(DATA FOR THIS TASK begins)

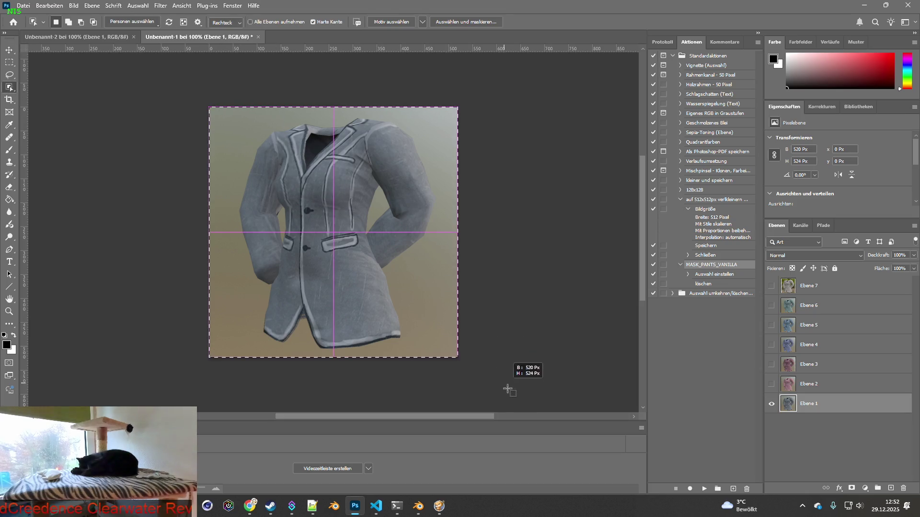
pyautogui.press('ctrl+c')
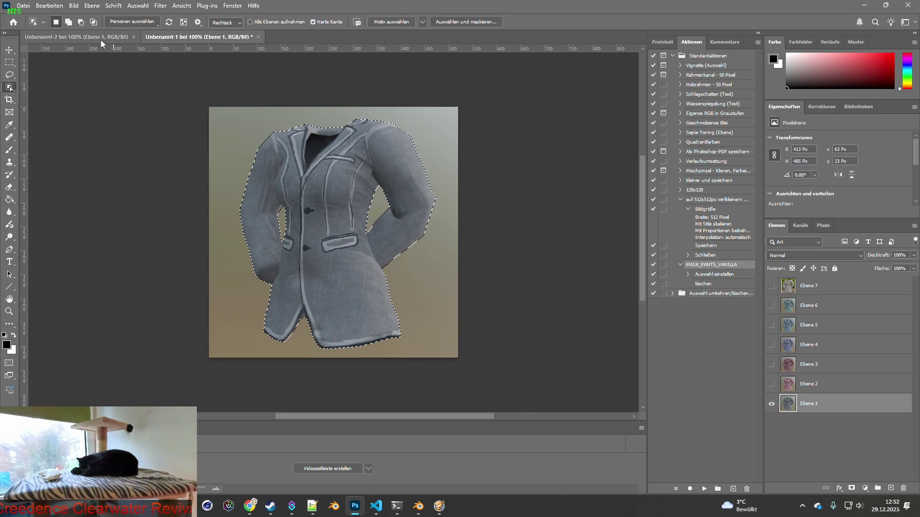
pyautogui.click(72, 37)
pyautogui.press('ctrl+v')
# - Show the pink jacket layer in Unbenannt-1 and paste its cut-out into Unbenannt-2
pyautogui.click(201, 36)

(DATA FOR THIS TASK ends)

### WORK TASK
Beginning at the line containing "pyautogui.click(72, 37)", repeat each line exactly through the last line of the entries, and include no other lines.

### EXPECTED ANSWER
pyautogui.click(72, 37)
pyautogui.press('ctrl+v')
# - Show the pink jacket layer in Unbenannt-1 and paste its cut-out into Unbenannt-2
pyautogui.click(201, 36)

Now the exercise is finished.